Ultimately, Dickov’s first full season in management resulted in a seventeenth place finish. It was disappointing in some respects, but a lot of positives could be taken into his second season. The young players who had come through the ranks had fought and won their places in the first team, and players such as Dean Furman and Kieran Lee had finally come of age.
A real strength of his management style is his ruthlessness to act if something is not working. The decline had been a case of not enough predatory instinct in the final third and too much inexperience through the spine of the side – so Dickov sought to act fast and change things.
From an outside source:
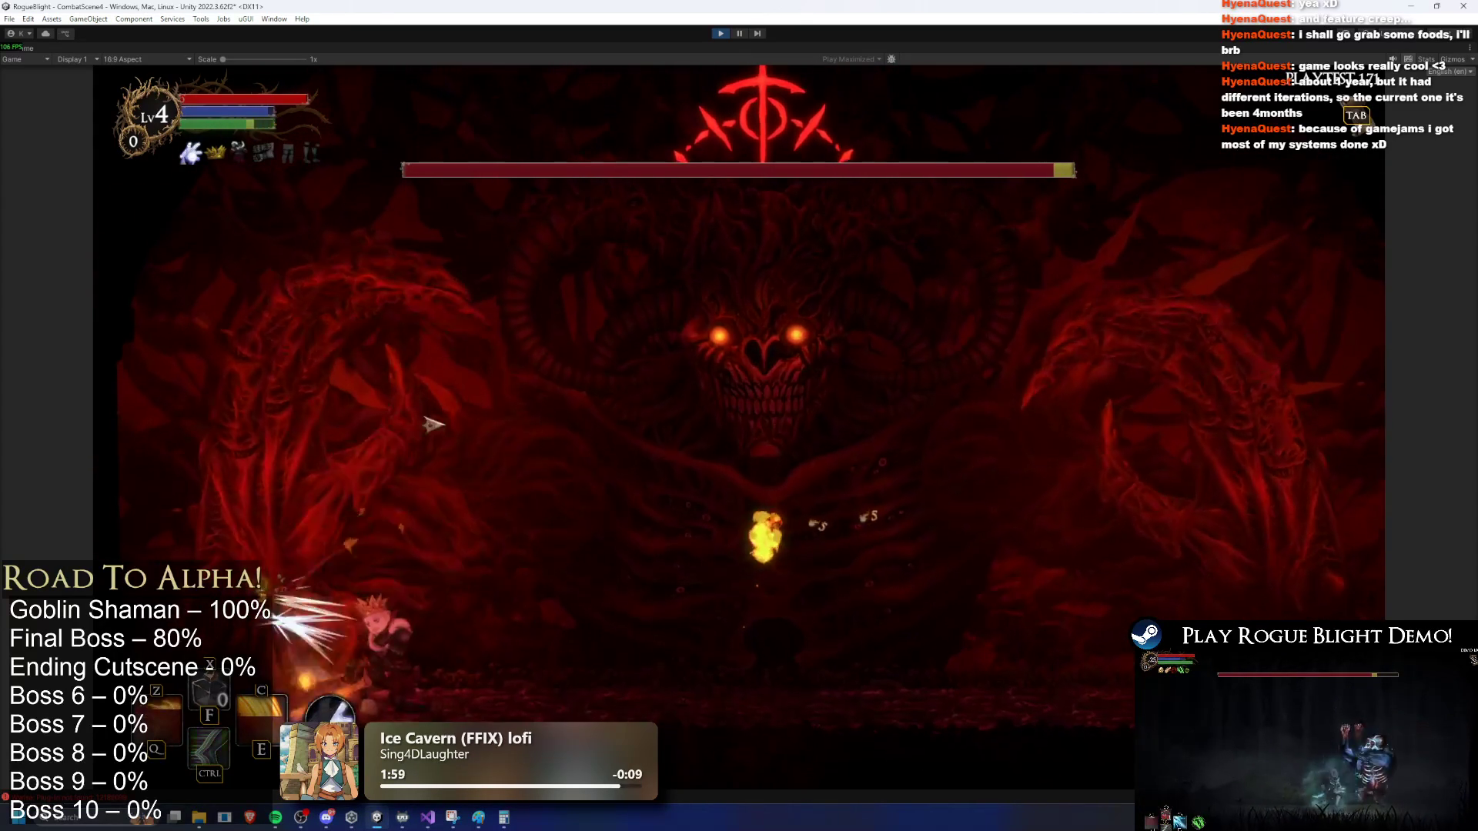
key("d")
key("d")
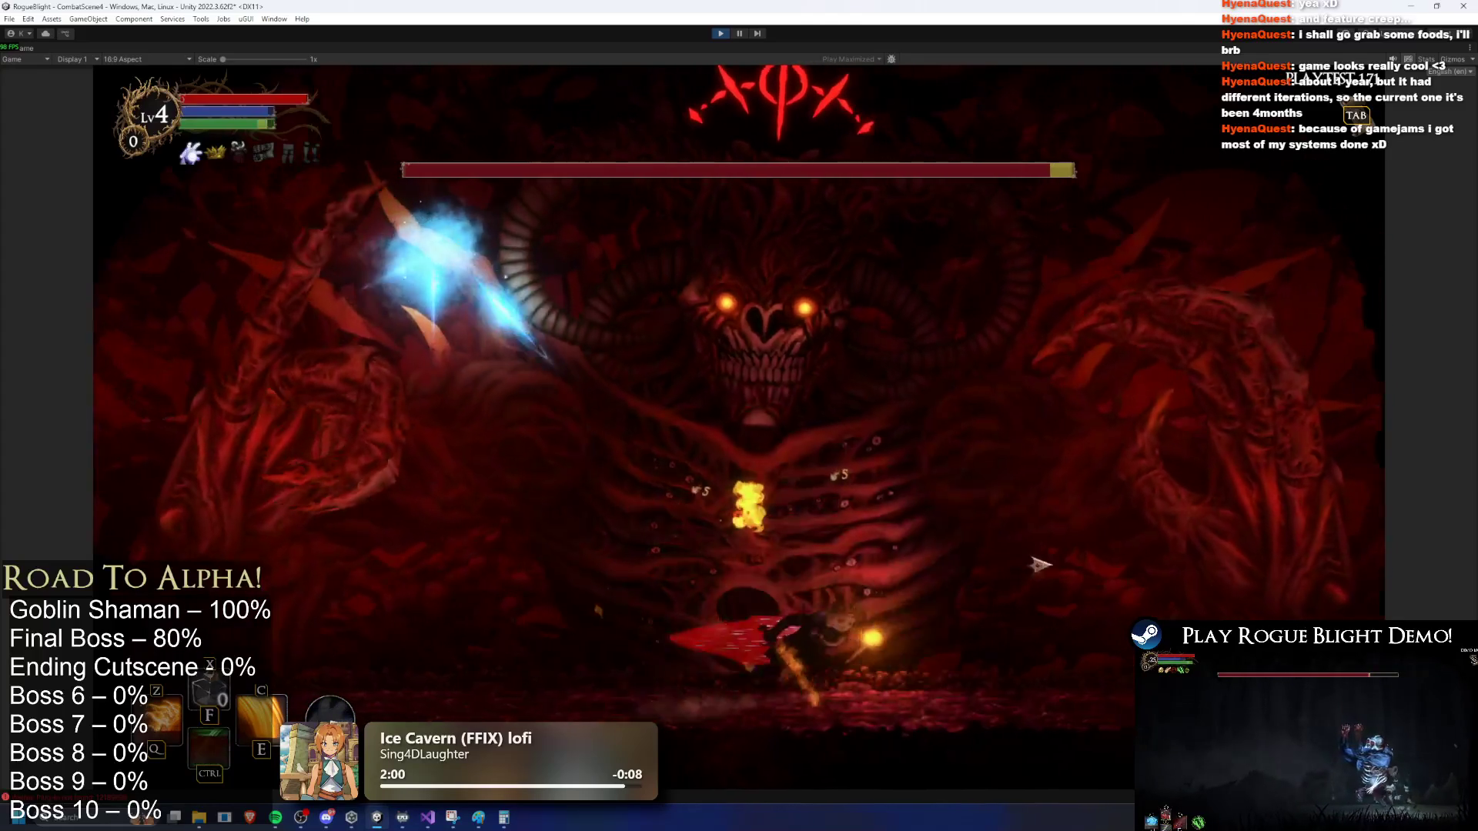
key("a")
During this most recent pre-season, the Scot took out his contacts list and brought in a host of top-quality professionals, surprising fans with his captures of Shefki Kuqi, the 34-year old veteran striker formerly of Crystal Palace and Ipswich, and Zander Diamond, who had received interest from Celtic. Nathan Clarke and Robbie Simpson also arrived, but Charlton made offers for Dale Stephens, Latics’ top scorer during the previous season, and Cedric Evina who had been snapped up after his release from Arsenal – financial offers the club could not refuse.
Early stages of the current campaign are difficult to interpret. At times the players will play to Dickov’s taste and desire, with some lovely passing and plenty of width; yet on too many occasions players will fail to turn up, which have brought about some poor results.
Shefki Kuqi has immediately become a fans’ favourite. His trickery at the age of 34 delights the supporters, and with five goals already to his name he could be Athletic’s main source of goals. The recent return of Dean Furman will ease the lack of bite within the central midfield positions, and with a win in front of the Sky cameras against high-flying MK Dons just last week, it has set up a potentially promising season for the hero of this article.